— The problem —
Answer the following questions using the court opinion.
1. In what city is the waterworks plant located?
2. For about how much did Andrews & Whitcomb bid in the plant at the foreclosure sale?
3. What decision does the district judge's opinion place upon solid ground?
**** Provided text ****
BUNN, District Judge. This is a suit in equity to compel redemption of a waterworks plant in the city of Oconto, Wis., from sale under several mortgages foreclosed in the state court by the appellees Andrews & Whitcomb, purchased and bid in by them upon sale under the foreclosure for some $64,000, moneys loaned and advanced by them and used in the erection and construction of the plant, and afterwards sold by Andrews & Whitcomb to the appellee, the Oconto City Water Supply Company, and since owned, occupied, and operated by said company. The subject has been in litigation for several years both in this court and the state courts, and the matters involved in this suit, if not stare decisis or res adjudicata, in view of the decisions already made in the state and federal courts, there is in the judgment of the court, upon a careful study of these cases and of the record, but little ground for the appellant to stand upon. Almost any person or party less heroic in contested and stubborn litigation, and not so skilled in shifting attitudes and raising new points, would have been reasonably satisfied, in view of the decision of this court in a former suit involving the same subject and title, and reported as Andrews v. Pipe Works, 22 C. C. A. 110, 76 Fed. 166, 46 U. S. App. 281; City of Oconto v. National Foundry & Pipe Works, Id.; Chapman Valve Mfg. Co. v. Oconto Water Co., 89 Wis. 264, 60 N. W. 1004, 46 Am. St. Rep. 830; and National Foundry & Pipe Works v. Oconto City Water Supply Co., 105 Wis. 48, 81 N. W. 125,-to have given up the struggle without further effort at litigation. The opinion of the district judge who heard this case, which is printed in the record, seems to be entirely satisfactory, and places the decision dismissing the bill upon solid ground. The facts are not fully stated in that opinion, but they have been so many times stated in the cases referred to, both in the state and federal courts, and the history of the litigation so fully given, that it seems almost a needless labor to go over the work again. But perhaps a brief statement will be prudent, if not necessary to the proper understanding of the questions involved.
**** Data excerpts ****
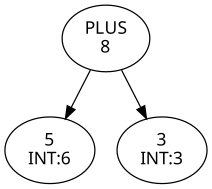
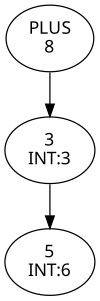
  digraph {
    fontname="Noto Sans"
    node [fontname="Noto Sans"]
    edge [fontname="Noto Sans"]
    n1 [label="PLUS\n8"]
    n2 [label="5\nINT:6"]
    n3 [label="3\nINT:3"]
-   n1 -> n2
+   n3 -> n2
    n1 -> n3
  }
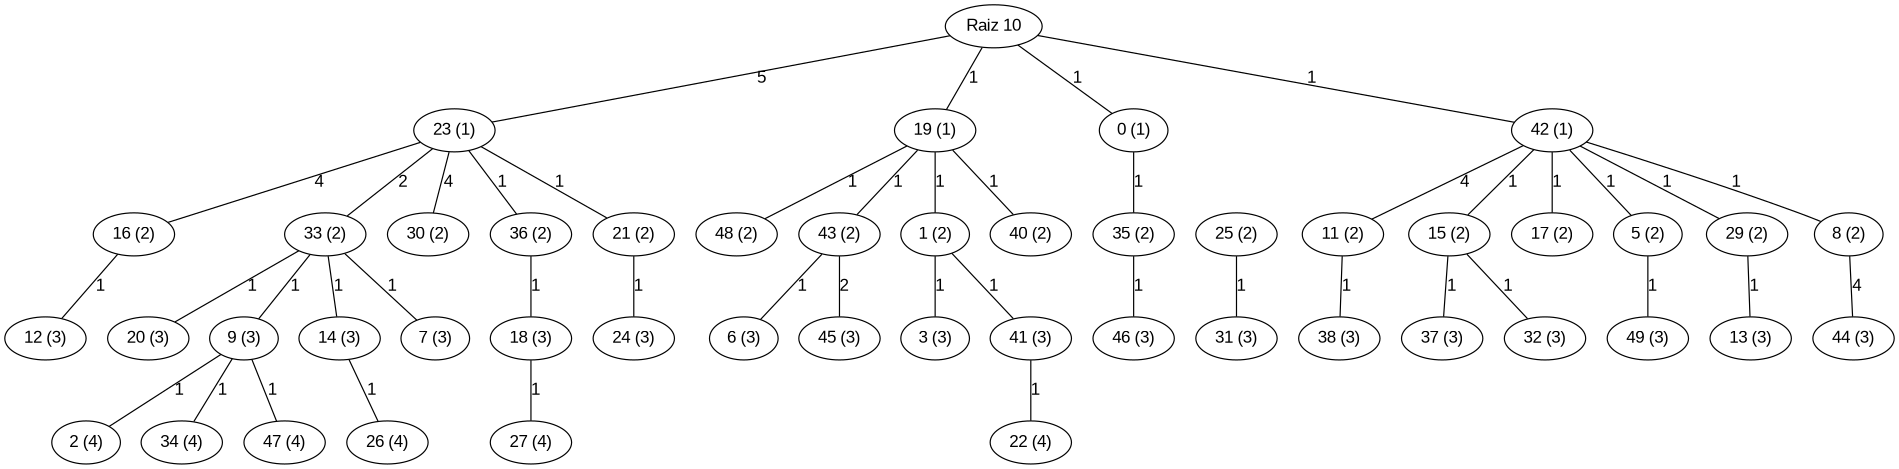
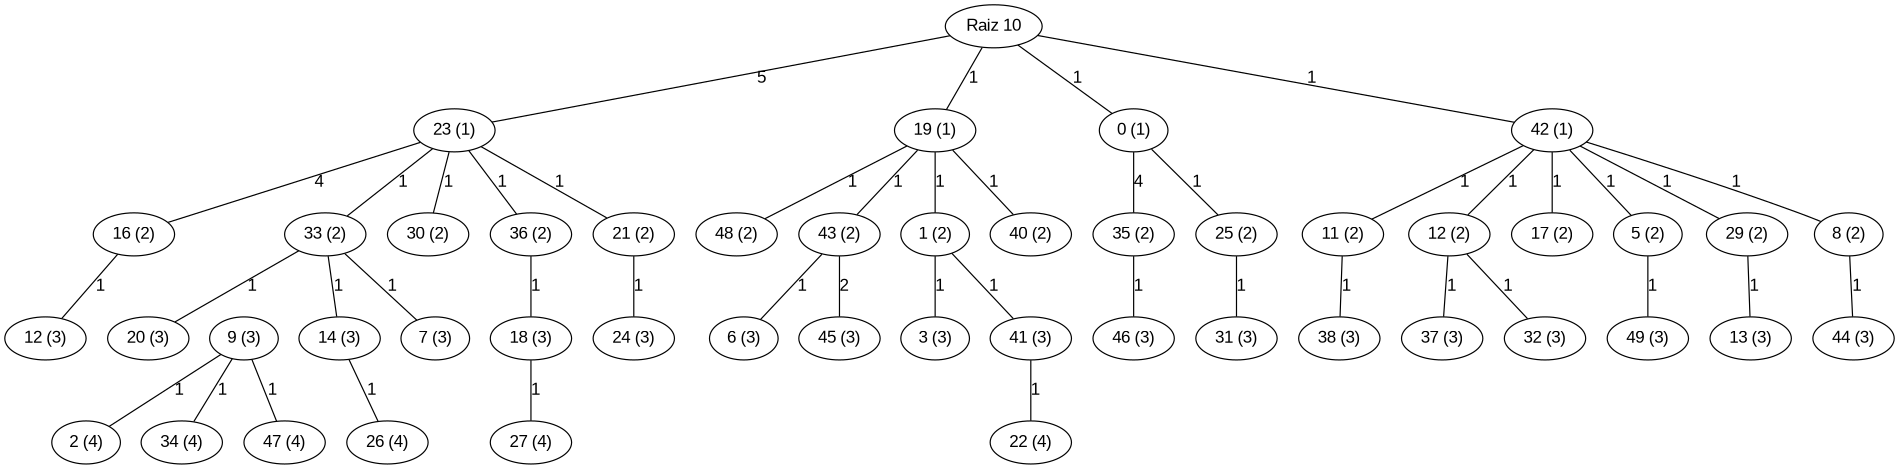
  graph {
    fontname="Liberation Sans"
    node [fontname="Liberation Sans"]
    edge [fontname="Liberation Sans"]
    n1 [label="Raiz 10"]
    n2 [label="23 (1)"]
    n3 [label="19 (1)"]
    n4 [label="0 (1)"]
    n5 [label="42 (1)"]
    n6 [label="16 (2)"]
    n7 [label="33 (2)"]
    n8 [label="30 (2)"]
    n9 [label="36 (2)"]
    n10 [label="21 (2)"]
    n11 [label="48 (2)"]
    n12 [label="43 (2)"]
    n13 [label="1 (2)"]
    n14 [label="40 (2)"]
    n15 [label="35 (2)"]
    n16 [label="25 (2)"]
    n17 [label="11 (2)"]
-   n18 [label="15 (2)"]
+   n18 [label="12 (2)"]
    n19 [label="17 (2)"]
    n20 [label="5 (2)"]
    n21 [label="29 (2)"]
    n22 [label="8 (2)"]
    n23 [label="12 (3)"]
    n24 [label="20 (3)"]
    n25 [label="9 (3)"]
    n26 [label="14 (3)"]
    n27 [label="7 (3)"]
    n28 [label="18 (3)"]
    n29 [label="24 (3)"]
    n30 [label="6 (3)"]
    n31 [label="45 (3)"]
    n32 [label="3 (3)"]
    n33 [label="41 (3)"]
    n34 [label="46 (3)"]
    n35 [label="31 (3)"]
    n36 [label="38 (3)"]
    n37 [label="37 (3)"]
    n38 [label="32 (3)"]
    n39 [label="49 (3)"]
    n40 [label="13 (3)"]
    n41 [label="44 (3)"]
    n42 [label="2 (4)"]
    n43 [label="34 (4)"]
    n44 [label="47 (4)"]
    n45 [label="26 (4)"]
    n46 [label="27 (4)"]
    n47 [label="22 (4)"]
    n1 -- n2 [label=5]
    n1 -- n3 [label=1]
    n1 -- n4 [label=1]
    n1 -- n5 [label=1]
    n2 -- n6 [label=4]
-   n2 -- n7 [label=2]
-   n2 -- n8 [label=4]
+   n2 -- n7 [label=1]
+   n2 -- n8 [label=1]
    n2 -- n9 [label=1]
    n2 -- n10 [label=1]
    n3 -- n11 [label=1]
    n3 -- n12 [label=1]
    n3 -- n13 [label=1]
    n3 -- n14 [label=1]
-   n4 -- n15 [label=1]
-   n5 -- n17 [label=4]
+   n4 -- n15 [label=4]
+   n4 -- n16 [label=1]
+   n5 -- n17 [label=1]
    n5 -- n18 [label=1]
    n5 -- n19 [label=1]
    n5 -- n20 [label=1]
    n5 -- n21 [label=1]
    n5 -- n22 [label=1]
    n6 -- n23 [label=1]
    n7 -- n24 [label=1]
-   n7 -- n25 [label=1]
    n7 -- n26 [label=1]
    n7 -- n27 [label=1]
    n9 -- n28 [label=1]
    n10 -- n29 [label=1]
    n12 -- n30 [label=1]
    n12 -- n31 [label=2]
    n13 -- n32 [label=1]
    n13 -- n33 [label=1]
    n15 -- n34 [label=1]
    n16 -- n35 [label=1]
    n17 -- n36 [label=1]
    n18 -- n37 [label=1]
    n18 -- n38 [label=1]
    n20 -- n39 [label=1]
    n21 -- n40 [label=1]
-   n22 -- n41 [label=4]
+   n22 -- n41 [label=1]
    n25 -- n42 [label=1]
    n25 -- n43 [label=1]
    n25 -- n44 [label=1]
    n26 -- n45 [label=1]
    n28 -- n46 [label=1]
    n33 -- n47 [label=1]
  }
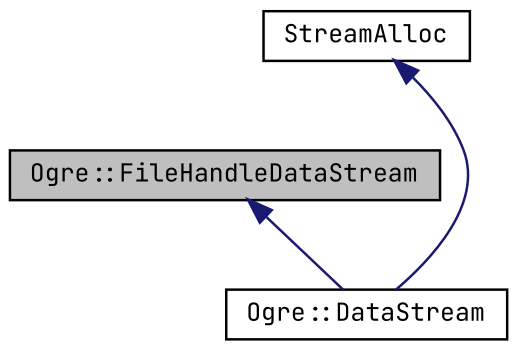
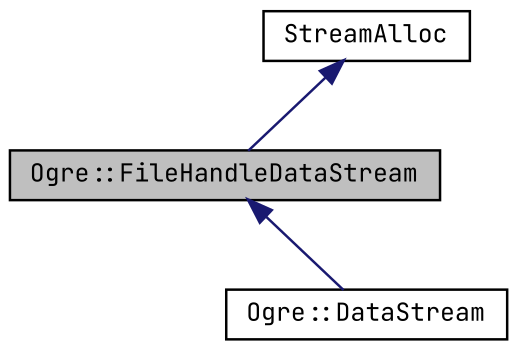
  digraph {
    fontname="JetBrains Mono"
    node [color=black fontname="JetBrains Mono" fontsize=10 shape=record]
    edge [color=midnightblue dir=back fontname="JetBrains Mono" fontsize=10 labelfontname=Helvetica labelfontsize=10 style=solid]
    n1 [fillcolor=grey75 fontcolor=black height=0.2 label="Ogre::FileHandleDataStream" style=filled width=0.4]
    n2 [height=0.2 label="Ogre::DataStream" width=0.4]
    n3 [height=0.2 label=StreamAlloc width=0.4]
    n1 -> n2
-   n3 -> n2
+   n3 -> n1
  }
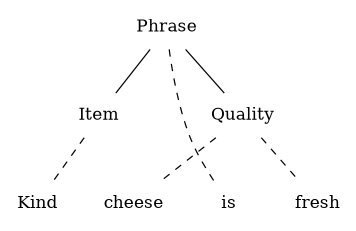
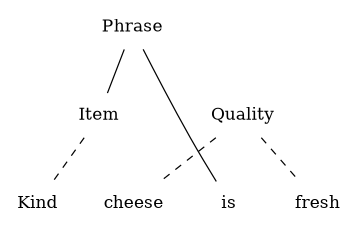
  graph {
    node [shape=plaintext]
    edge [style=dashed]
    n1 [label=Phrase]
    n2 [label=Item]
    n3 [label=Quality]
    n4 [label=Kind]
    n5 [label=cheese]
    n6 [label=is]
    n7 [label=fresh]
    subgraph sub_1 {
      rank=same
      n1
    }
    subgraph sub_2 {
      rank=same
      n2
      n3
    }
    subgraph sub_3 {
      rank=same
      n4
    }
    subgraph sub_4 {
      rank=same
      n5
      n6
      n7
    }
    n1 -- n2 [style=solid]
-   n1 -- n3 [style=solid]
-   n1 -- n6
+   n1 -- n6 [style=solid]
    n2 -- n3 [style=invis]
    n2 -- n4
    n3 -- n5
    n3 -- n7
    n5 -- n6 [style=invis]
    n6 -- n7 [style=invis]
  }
****
— Final result —
1. Oconto, Wisconsin.
2. Some $64,000.
3. The decision dismissing the bill.